TCP memory leak, slow network (arm64)

Bug #2045560 reported by Lev Petrushchak
34
This bug affects 5 people
Affects Status Importance Assigned to Milestone
linux (Ubuntu)
Fix Committed
Undecided
Philip Cox
Mantic
Fix Committed
Medium
Philip Cox
Noble
Fix Committed
Medium
Philip Cox

Bug Description

Hello! 👋

We have Ubuntu OS-based servers running in both AWS and Azure clouds. These servers are handling thousands of connections, and we've been experiencing issues with TCP memory usage since upgrading to Ubuntu 22.04.3 from 22.04.2.

$ cat /proc/net/sockstat
sockets: used 6642
TCP: inuse 5962 orphan 0 tw 292 alloc 6008 mem 128989
UDP: inuse 5 mem 0
UDPLITE: inuse 0
RAW: inuse 0
FRAG: inuse 0 memory 0

As shown in the output below, even after stopping all possible services and closing all open connections, the TCP memory usage remains high and only decreases very slowly.

$ cat /proc/net/sockstat
sockets: used 138
TCP: inuse 2 orphan 0 tw 0 alloc 3 mem 128320
UDP: inuse 3 mem 0
UDPLITE: inuse 0
RAW: inuse 0
FRAG: inuse 0 memory 0

I have attached a screenshot of linear TCP memory usage growth, which we believe may indicate a TCP memory leak

When net.ipv4.tcp_mem limit is reached, it causes network slowdown

We've never had these issues before, and the only solution we've found so far is to reboot the node. Do you have any suggestions on how to troubleshoot further?

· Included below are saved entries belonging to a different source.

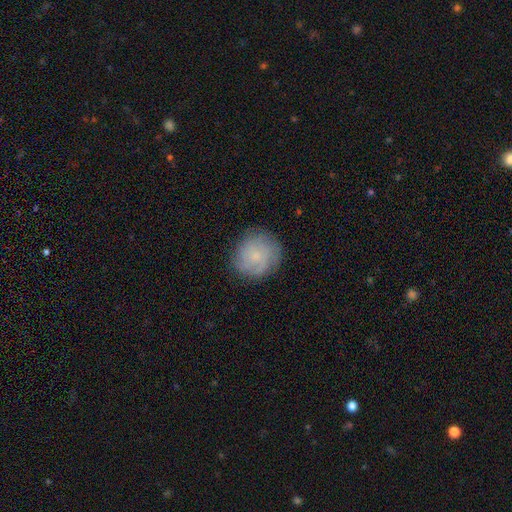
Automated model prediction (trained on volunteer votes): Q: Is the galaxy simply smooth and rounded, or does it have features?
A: smooth — 53%.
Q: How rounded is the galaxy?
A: round — 87%.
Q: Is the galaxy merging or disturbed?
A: none — 80%.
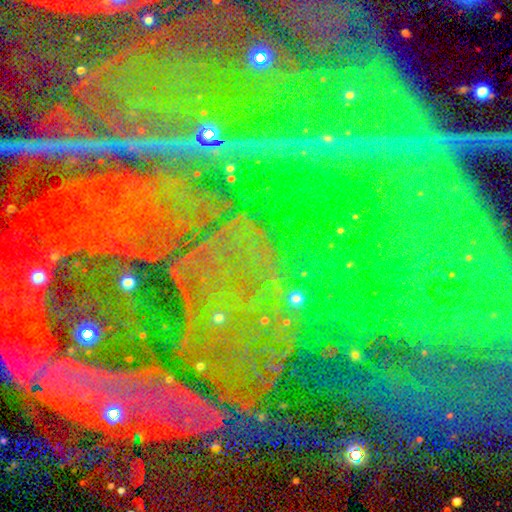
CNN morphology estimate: Smooth or featured: star or artifact — 87% (featured or disk — 7%)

Thank you for any help or guidance you can provide!

ProblemType: Bug
DistroRelease: Ubuntu 22.04
Package: linux-image-6.2.0-1015-aws 6.2.0-1015.15~22.04.1
ProcVersionSignature: Ubuntu 6.2.0-1015.15~22.04.1-aws 6.2.16
Uname: Linux 6.2.0-1015-aws aarch64
ApportVersion: 2.20.11-0ubuntu82.5
Architecture: arm64
CasperMD5CheckResult: unknown
CloudArchitecture: aarch64
CloudID: aws
CloudName: aws
CloudPlatform: ec2
CloudRegion: us-west-2
CloudSubPlatform: metadata (http://169.254.169.254)
Date: Mon Dec 4 13:13:08 2023
Ec2AMI: ami-095a68e28e781dfe1
Ec2AMIManifest: (unknown)
Ec2Architecture: arm64
Ec2AvailabilityZone: us-west-2b
Ec2Imageid: ami-095a68e28e781dfe1
Ec2InstanceType: m7g.large
Ec2Instancetype: m7g.large
Ec2Kernel: unavailable
Ec2Ramdisk: unavailable
Ec2Region: us-west-2
ProcEnviron:
 TERM=xterm-256color
 PATH=(custom, no user)
 LANG=C.UTF-8
 SHELL=/bin/bash
RebootRequiredPkgs: Error: path contained symlinks.
SourcePackage: linux-signed-aws-6.2
UpgradeStatus: No upgrade log present (probably fresh install)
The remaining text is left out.